October 1, 2010
Interschool Lab, 7th floor Schapiro CEPSR
Hosted by: Dan Ellis <firstname.lastname@example.org>
Speaker: Miller S. Puckette (University of California, San Diego)
In order to use a computer as a musical instrument, one can either design a new interface (and then have to learn to play it) or fall back on one or more existing instruments and somehow hijack the performer's actions for use controlling the new instrument. I've been working for several years on the second of the two approaches, in particular trying to use the instrumental sound output as a control source for an electronic instrument. This talk is a progress report on what I've been able to do so far using a guitar and a small percussion instrument to control a small but growing collection of synthesis algorithms.

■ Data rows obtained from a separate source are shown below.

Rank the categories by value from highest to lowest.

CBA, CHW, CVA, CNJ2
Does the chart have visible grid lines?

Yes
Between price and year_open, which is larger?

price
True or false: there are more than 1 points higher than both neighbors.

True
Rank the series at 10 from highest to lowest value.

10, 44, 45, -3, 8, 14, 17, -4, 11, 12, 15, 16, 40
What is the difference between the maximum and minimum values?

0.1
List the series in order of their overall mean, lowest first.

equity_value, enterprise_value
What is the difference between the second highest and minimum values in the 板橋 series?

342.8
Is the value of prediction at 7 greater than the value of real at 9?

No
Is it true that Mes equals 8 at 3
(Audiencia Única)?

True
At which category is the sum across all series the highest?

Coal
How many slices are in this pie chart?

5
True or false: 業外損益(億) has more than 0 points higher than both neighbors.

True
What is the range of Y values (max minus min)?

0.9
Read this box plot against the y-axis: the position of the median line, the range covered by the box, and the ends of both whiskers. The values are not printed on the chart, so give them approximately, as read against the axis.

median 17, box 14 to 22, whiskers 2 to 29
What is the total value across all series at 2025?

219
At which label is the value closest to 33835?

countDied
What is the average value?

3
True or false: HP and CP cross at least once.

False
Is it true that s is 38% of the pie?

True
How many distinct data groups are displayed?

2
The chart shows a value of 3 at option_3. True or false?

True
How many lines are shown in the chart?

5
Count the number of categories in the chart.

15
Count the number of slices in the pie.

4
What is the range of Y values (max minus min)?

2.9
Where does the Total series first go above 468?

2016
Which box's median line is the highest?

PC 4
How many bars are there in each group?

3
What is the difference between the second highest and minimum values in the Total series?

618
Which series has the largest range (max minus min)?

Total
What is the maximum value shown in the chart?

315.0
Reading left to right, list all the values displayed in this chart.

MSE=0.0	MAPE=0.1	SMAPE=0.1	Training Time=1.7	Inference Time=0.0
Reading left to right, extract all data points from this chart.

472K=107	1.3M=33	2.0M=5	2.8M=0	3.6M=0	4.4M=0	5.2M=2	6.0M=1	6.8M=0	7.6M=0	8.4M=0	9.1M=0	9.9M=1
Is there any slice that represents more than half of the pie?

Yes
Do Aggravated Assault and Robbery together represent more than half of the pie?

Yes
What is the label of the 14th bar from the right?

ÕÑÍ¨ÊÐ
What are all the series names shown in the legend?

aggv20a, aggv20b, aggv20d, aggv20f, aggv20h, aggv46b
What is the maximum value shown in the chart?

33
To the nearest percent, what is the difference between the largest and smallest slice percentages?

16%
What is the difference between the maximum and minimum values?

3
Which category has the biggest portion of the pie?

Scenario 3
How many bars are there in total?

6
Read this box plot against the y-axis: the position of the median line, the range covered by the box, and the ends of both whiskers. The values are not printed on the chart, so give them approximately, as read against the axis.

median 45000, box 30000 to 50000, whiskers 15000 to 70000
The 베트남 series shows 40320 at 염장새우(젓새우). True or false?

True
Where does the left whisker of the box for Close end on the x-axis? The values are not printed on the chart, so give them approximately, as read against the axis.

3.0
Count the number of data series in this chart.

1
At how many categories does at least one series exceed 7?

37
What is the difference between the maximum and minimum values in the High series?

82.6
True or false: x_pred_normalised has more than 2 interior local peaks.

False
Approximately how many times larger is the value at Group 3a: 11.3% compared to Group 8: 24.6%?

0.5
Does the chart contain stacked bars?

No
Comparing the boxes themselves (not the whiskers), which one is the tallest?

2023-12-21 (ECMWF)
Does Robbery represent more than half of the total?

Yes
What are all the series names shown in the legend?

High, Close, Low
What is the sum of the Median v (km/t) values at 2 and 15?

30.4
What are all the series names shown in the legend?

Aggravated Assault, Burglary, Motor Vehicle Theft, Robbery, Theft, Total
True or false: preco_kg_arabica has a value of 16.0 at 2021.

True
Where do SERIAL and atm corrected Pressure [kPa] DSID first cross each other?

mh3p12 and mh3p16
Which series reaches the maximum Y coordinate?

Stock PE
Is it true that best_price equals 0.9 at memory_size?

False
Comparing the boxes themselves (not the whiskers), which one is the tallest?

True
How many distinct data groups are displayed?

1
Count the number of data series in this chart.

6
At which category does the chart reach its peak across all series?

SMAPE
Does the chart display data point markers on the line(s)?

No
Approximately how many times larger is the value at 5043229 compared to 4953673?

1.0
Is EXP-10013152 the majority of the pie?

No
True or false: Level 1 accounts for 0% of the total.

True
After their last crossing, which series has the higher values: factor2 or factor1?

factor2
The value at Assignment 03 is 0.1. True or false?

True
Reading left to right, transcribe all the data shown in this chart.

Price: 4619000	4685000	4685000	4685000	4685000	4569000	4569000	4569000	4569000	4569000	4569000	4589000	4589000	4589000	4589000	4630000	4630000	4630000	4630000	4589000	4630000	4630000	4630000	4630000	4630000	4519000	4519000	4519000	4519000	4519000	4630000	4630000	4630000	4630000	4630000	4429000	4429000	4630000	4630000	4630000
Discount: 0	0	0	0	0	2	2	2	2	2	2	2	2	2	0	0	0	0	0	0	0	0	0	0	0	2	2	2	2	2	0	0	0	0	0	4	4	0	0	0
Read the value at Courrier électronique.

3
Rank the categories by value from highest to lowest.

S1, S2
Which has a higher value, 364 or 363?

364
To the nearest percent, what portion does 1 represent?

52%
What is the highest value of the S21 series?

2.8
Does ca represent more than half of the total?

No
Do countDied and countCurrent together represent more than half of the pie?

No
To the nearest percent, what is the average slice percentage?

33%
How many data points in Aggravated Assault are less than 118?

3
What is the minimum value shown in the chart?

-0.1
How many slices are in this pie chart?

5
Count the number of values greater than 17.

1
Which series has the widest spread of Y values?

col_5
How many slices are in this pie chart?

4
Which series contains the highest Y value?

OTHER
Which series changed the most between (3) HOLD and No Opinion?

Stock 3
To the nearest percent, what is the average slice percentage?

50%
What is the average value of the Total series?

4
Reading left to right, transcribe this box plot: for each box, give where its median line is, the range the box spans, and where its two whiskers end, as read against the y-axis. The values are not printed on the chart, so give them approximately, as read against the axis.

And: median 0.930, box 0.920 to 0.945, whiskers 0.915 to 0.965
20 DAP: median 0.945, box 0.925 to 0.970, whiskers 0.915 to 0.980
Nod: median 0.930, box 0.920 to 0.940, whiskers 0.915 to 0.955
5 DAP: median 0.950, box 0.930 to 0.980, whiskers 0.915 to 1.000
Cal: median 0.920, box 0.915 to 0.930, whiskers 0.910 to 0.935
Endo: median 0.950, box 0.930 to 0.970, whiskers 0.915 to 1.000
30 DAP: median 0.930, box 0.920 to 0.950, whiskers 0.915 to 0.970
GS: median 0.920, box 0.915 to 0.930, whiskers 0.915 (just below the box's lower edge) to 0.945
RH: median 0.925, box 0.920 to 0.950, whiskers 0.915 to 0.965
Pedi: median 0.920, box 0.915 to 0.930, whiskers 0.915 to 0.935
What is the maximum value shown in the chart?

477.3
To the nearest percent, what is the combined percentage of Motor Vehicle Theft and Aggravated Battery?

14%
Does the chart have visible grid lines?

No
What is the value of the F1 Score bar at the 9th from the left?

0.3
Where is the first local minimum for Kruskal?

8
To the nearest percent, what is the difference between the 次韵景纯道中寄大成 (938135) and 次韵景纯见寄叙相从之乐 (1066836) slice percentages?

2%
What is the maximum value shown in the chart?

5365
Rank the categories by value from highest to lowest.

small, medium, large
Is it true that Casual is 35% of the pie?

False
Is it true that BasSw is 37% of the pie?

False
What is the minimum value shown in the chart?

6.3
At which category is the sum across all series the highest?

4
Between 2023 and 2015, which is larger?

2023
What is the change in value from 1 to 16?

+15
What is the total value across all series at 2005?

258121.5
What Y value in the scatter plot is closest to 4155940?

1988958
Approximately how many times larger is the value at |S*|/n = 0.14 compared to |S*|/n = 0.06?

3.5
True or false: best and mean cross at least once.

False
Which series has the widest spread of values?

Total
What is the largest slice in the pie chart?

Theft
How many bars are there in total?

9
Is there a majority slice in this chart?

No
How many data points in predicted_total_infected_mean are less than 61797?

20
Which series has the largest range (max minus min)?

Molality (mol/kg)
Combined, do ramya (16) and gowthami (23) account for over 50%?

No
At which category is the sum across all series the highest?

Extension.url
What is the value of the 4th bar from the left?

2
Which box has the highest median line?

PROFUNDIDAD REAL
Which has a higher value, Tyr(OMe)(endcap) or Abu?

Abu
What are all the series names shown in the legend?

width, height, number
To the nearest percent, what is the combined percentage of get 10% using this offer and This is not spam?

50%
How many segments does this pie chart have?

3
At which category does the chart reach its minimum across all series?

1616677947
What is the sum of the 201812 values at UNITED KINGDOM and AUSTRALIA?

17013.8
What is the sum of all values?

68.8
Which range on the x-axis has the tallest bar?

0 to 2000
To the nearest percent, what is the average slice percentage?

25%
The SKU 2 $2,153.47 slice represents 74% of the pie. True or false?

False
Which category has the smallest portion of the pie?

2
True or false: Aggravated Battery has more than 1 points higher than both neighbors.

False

Miller Puckette obtained a B.S. in Mathematics from MIT (1980) and Ph.D. in Mathematics from Harvard (1986). He was a member of MIT's Media Lab from its inception until 1987, and then a researcher at IRCAM (l'Institut de Recherche et de Coordination Musique/Acoustique, founded by composer and conductor Pierre Boulez). There he wrote the Max program for MacIntosh computers, which was first distributed commercially by Opcode Systems in 1990 and is now available from Cycling74.com . In 1989 Puckette joined IRCAM's "musical workstation" team and wrote an extended version of Max, called Max/FTS, for the Ircam Signal Processing Workstation. Puckette joined the Music department of the University of California, San Diego in 1994, and is now Associate Director of the Center for Research in Computing and the Arts (CRCA). He is currently working on a free, open source real-time software system for live musical and multimedia performances called Pure Data ("Pd"), in collaboration with many other artists/researchers/programmers worldwide. In 1997 Puckette joined the Global Visual Music project. Since 2004 he has performed with the Convolution Brothers.